🤖 AI Summary
This study addresses the challenge in pediatric PET imaging where CT-based attenuation and scatter correction increases radiation exposure, while existing CT-free methods lack generalizability across scanners or tracers. To overcome this, the authors propose the Generalized PET Correction Network (GPCN), which explicitly disentangles anatomical structures from domain-specific artifacts through synergistic spatial–frequency domain modeling. GPCN integrates a multi-band contextual refinement module with a spectrum-aware decoupling mechanism to enhance cross-domain robustness. Evaluated on 1,085 pediatric whole-body PET scans, the method consistently outperforms baseline approaches under both joint training and zero-shot cross-domain settings, maintains stable quantitative accuracy on unseen scanner–tracer combinations, and effectively supports downstream segmentation tasks.
📝 Abstract
Computed tomography (CT)-based attenuation and scatter correction improves quantitative PET but adds radiation exposure that is particularly undesirable in pediatric imaging. Existing CT-free methods are commonly trained in homogeneous settings and often degrade under scanner or radiotracer shifts, which limits their clinical utility. We propose the Generalizable PET Correction Network (GPCN), a dual-domain network for domain-robust CT-free PET attenuation and scatter correction.
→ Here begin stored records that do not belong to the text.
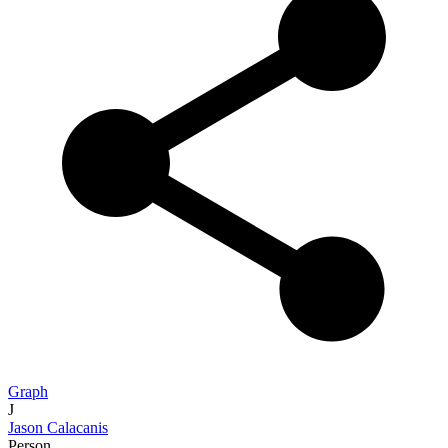
Graph
J
Jason Calacanis
Person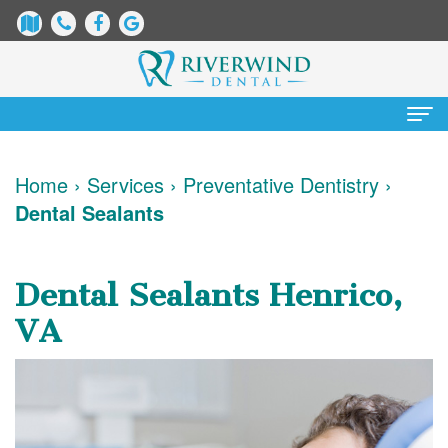
Home
Home
›
Services
›
Preventative Dentistry
›
Dental Sealants
About
Us
Dental Sealants Henrico,
James
Patient
VA
Dix,
Information
DDS
Dental
Services
Justin
Blog
Preventative
Cosmetic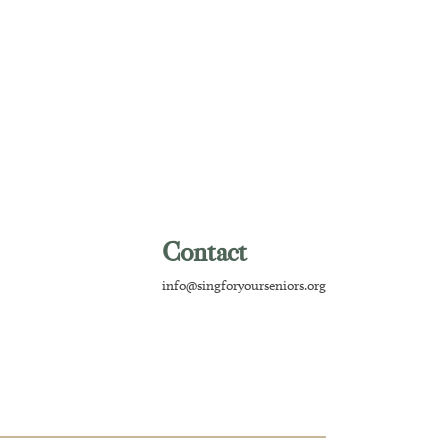
Contact
info@singforyourseniors.org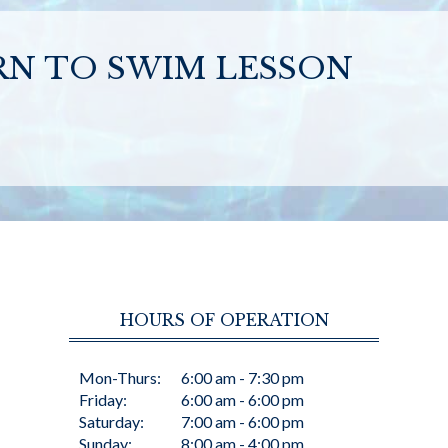
RN TO SWIM LESSON
HOURS OF OPERATION
Mon-Thurs:
6:00 am - 7:30 pm
Friday:
6:00 am - 6:00 pm
Saturday:
7:00 am - 6:00 pm
Sunday:
8:00 am - 4:00 pm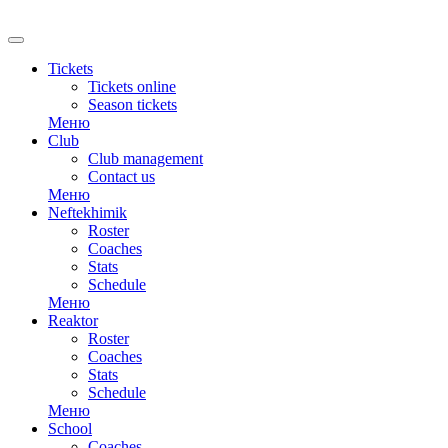
Tickets
Tickets online
Season tickets
Меню
Club
Club management
Contact us
Меню
Neftekhimik
Roster
Coaches
Stats
Schedule
Меню
Reaktor
Roster
Coaches
Stats
Schedule
Меню
School
Coaches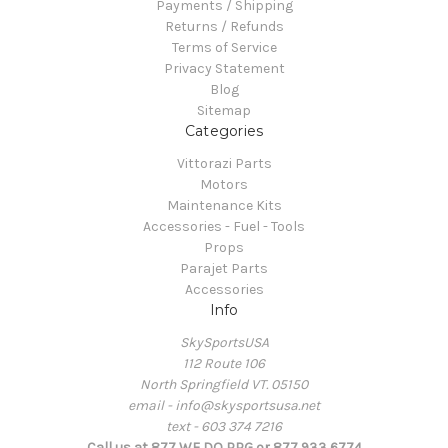
Payments / Shipping
Returns / Refunds
Terms of Service
Privacy Statement
Blog
Sitemap
Categories
Vittorazi Parts
Motors
Maintenance Kits
Accessories - Fuel - Tools
Props
Parajet Parts
Accessories
Info
SkySportsUSA
112 Route 106
North Springfield VT. 05150
email - info@skysportsusa.net
text - 603 374 7216
Call us at 877 WE DO PPG or 877 933 6774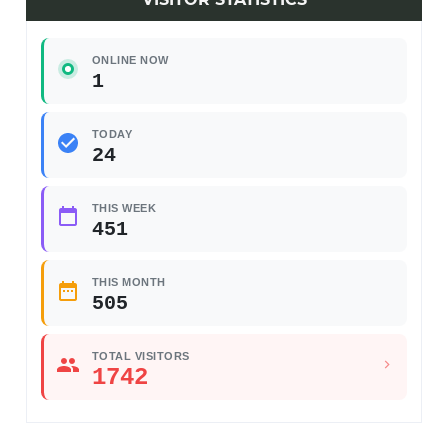
ONLINE NOW
1
TODAY
24
THIS WEEK
451
THIS MONTH
505
TOTAL VISITORS
1742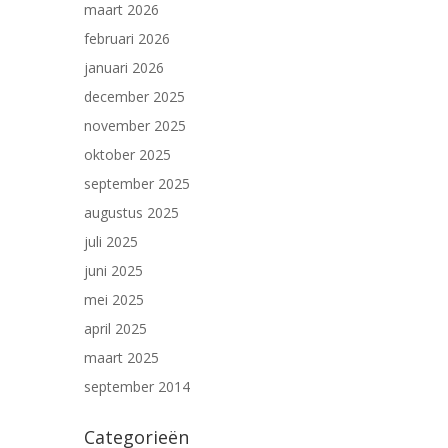
maart 2026
februari 2026
januari 2026
december 2025
november 2025
oktober 2025
september 2025
augustus 2025
juli 2025
juni 2025
mei 2025
april 2025
maart 2025
september 2014
Categorieën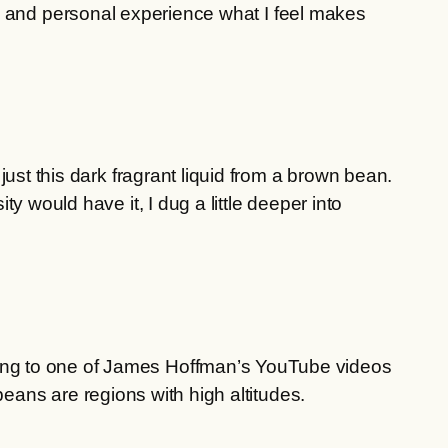
ms and personal experience what I feel makes
ust this dark fragrant liquid from a brown bean.
 would have it, I dug a little deeper into
ing to one of James Hoffman’s YouTube videos
eans are regions with high altitudes.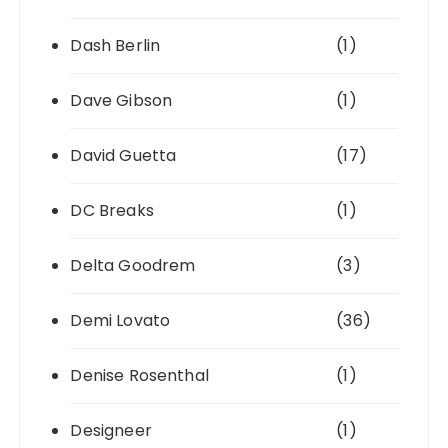
Dash Berlin
(1)
Dave Gibson
(1)
David Guetta
(17)
DC Breaks
(1)
Delta Goodrem
(3)
Demi Lovato
(36)
Denise Rosenthal
(1)
Designeer
(1)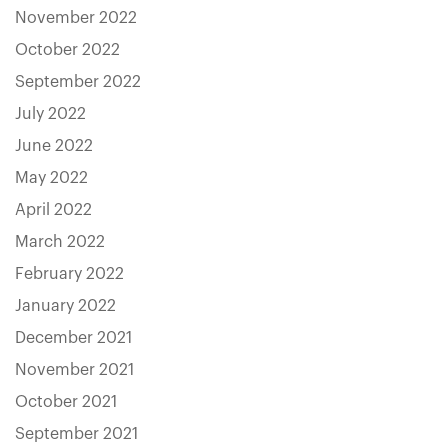
November 2022
October 2022
September 2022
July 2022
June 2022
May 2022
April 2022
March 2022
February 2022
January 2022
December 2021
November 2021
October 2021
September 2021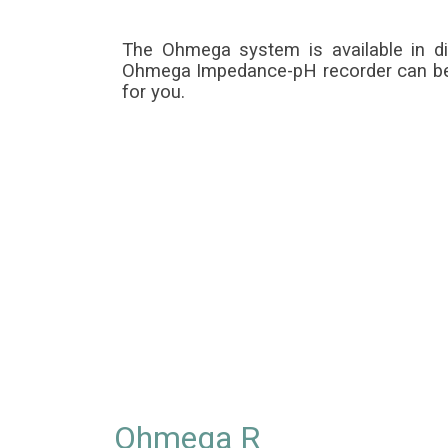
The Ohmega system is available in d
Ohmega Impedance-pH recorder can be us
for you.
Ohmega R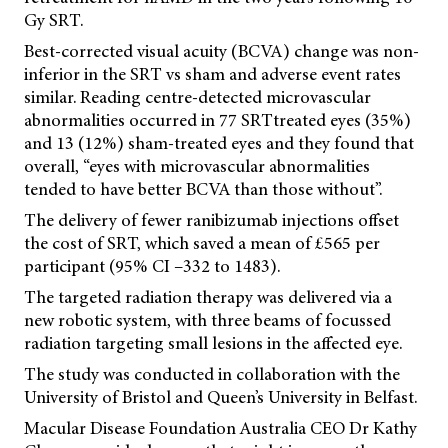
Gy SRT.
Best-corrected visual acuity (BCVA) change was non-
inferior in the SRT vs sham and adverse event rates
similar. Reading centre-detected microvascular
abnormalities occurred in 77 SRTtreated eyes (35%)
and 13 (12%) sham-treated eyes and they found that
overall, “eyes with microvascular abnormalities
tended to have better BCVA than those without”.
The delivery of fewer ranibizumab injections offset
the cost of SRT, which saved a mean of £565 per
participant (95% CI –332 to 1483).
The targeted radiation therapy was delivered via a
new robotic system, with three beams of focussed
radiation targeting small lesions in the affected eye.
The study was conducted in collaboration with the
University of Bristol and Queen’s University in Belfast.
Macular Disease Foundation Australia CEO Dr Kathy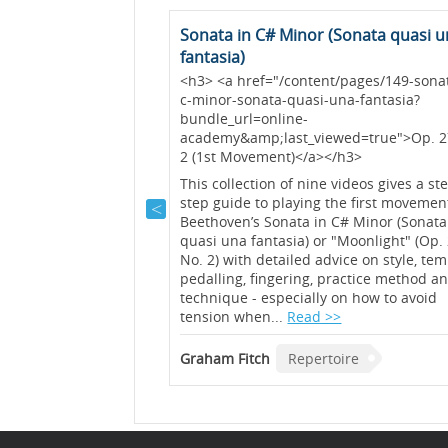
(Op. 117 No. 1)
Sonata in C# Minor (Sonata quasi 
fantasia)
 described by Brahms
<h3> <a href="/content/pages/149-sonat
s” and the first of the
c-minor-sonata-quasi-una-fantasia?
onveys a sense of a
bundle_url=online-
 video, Graham Fitch
academy&amp;last_viewed=true">Op. 2
ing out the melody in
2 (1st Movement)</a></h3>
 of this piece....
Read
This collection of nine videos gives a st
step guide to playing the first movemen
ire
Beethoven’s Sonata in C# Minor (Sonata
quasi una fantasia) or "Moonlight" (Op.
No. 2) with detailed advice on style, tem
pedalling, fingering, practice method a
technique - especially on how to avoid
tension when...
Read >>
Graham Fitch
Repertoire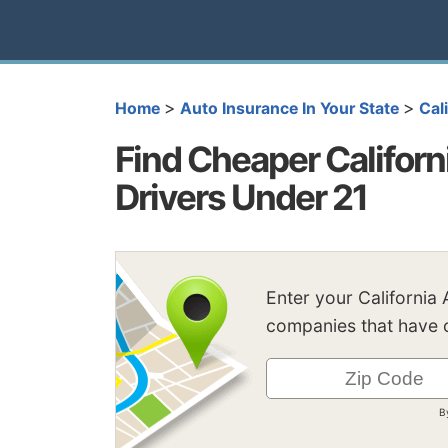
>
>
Home
Auto Insurance In Your State
Cal
Find Cheaper Californ
Drivers Under 21
Enter your California
companies that have c
B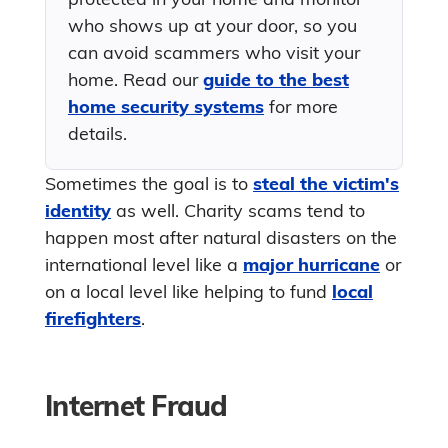
who shows up at your door, so you
can avoid scammers who visit your
home. Read our
guide to the best
home security systems
for more
details.
Sometimes the goal is to
steal the victim's
identity
as well. Charity scams tend to
happen most after natural disasters on the
international level like a
major hurricane
or
on a local level like helping to fund
local
firefighters
.
Internet Fraud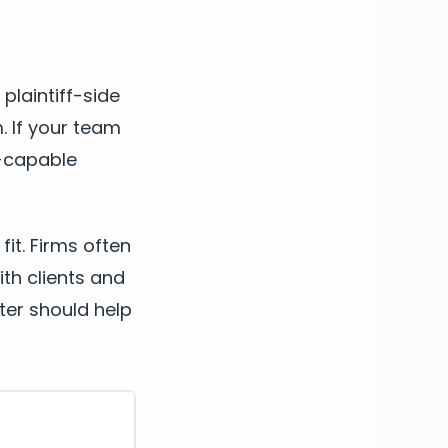
 plaintiff-side
. If your team
al-capable
fit. Firms often
th clients and
ter should help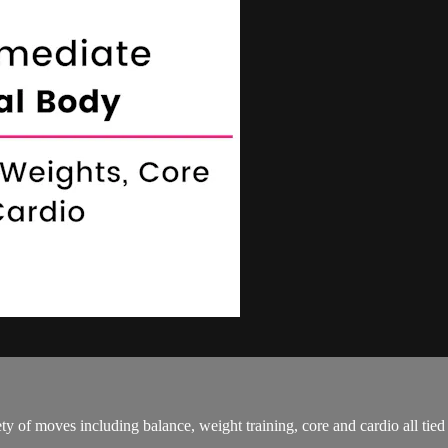
ty of moves including balance, weight training, core and cardio all tie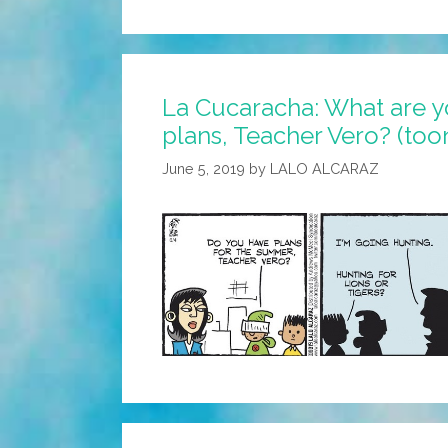
Back
To
Pencils,
La Cucaracha: What are 
Back
plans, Teacher Vero? (too
To
Books,
June 5, 2019
by
LALO ALCARAZ
Back
To
Teachers’
Dirty
Looks
(toon)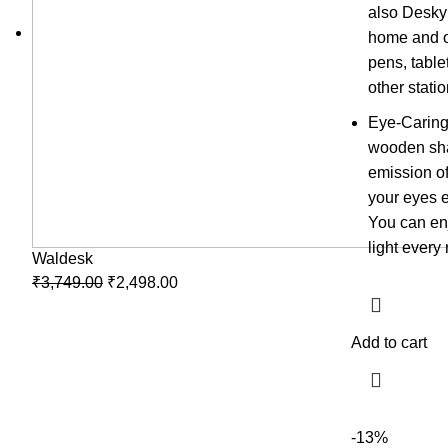
also Desky
home and of
pens, table
other stati
Eye-Caring
wooden sha
emission of
your eyes e
You can enj
light every 
Waldesk
₹
3,749.00
₹
2,498.00
Add to cart
-13%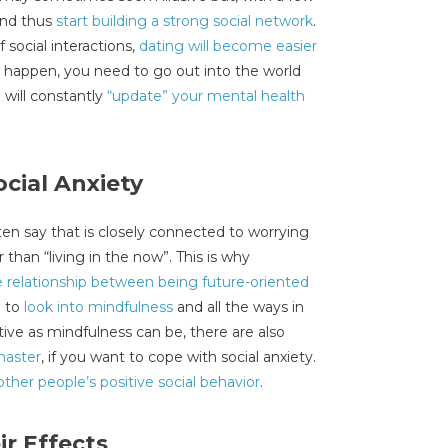
and thus
start building a strong social network
.
social interactions,
dating will become easier
o happen, you need to go out into the world
u will constantly
“update” your mental health
ocial Anxiety
en say that is closely connected to worrying
r than “living in the now”. This is why
e relationship between being future-oriented
g to
look into mindfulness
and all the ways in
tive as mindfulness can be, there are also
master
, if you want to cope with social anxiety.
other people’s positive social behavior
.
r Effects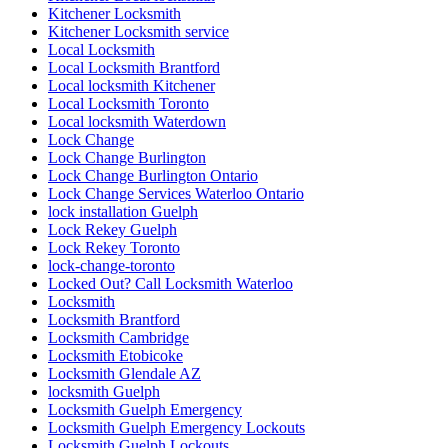
Kitchener Locksmith
Kitchener Locksmith service
Local Locksmith
Local Locksmith Brantford
Local locksmith Kitchener
Local Locksmith Toronto
Local locksmith Waterdown
Lock Change
Lock Change Burlington
Lock Change Burlington Ontario
Lock Change Services Waterloo Ontario
lock installation Guelph
Lock Rekey Guelph
Lock Rekey Toronto
lock-change-toronto
Locked Out? Call Locksmith Waterloo
Locksmith
Locksmith Brantford
Locksmith Cambridge
Locksmith Etobicoke
Locksmith Glendale AZ
locksmith Guelph
Locksmith Guelph Emergency
Locksmith Guelph Emergency Lockouts
Locksmith Guelph Lockouts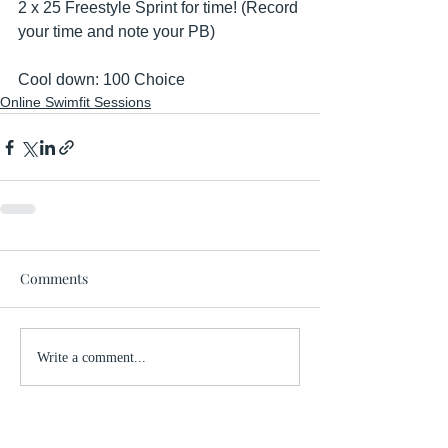
2 x 25 Freestyle Sprint for time! (Record 
your time and note your PB)
Cool down: 100 Choice
Online Swimfit Sessions
Comments
Write a comment...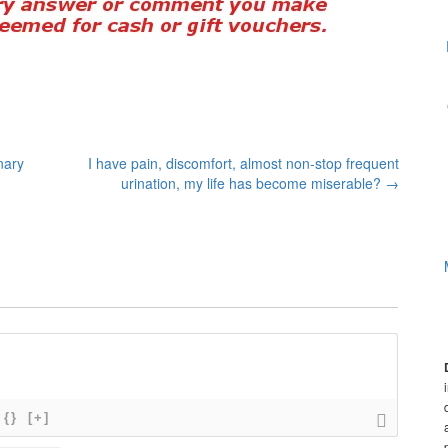
nary
I have pain, discomfort, almost non-stop frequent
urination, my life has become miserable?
→
{}
[+]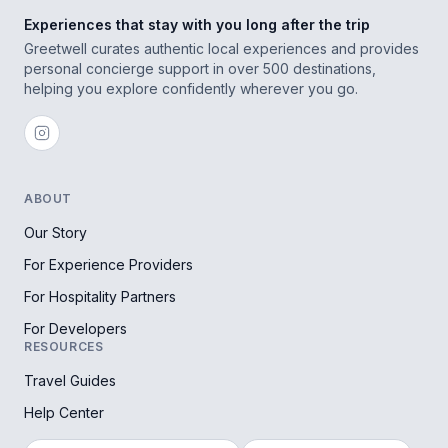
Experiences that stay with you long after the trip
Greetwell curates authentic local experiences and provides
personal concierge support in over 500 destinations,
helping you explore confidently wherever you go.
ABOUT
Our Story
For Experience Providers
For Hospitality Partners
For Developers
RESOURCES
Travel Guides
Help Center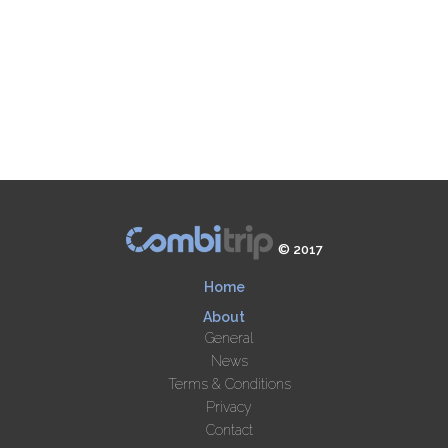
© 2017
Home
About
General
News
Terms & Conditions
Privacy
Contact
GPCN combines a multi-band contextual refinement module, which models pediatric anatomical variability through wavelet-based multiscale decomposition and long-range spatial context modeling, with a frequency-aware spectral decoupling module, which performs coordinate-conditioned amplitude/phase refinement in the Fourier domain. By synergizing multi-band spatial contextual modeling with asymmetric frequency-spectrum decoupling, the network explicitly separates invariant topological structures from domain-specific noise, thereby achieving precise quantitative recovery of both anatomical organs and focal lesions. This design aims to separate anatomy-dominant structures from domain-sensitive spectral residuals and to improve robustness across heterogeneous imaging conditions. We train and evaluate the method on 1085 pediatric whole-body PET scans acquired with two scanners and five radiotracers. In both joint training and zero-shot cross-domain evaluation, GPCN outperforms representative baselines and maintains stable quantitative accuracy on unseen scanner-tracer combinations. The method is further supported by ablation, region-wise quantitative analysis, and downstream segmentation experiments. In our cohort, the CT component of the conventional protocol corresponded to an average effective dose of 10.8 mSv, indicating the potential clinical value of reliable CT-free correction for pediatric PET.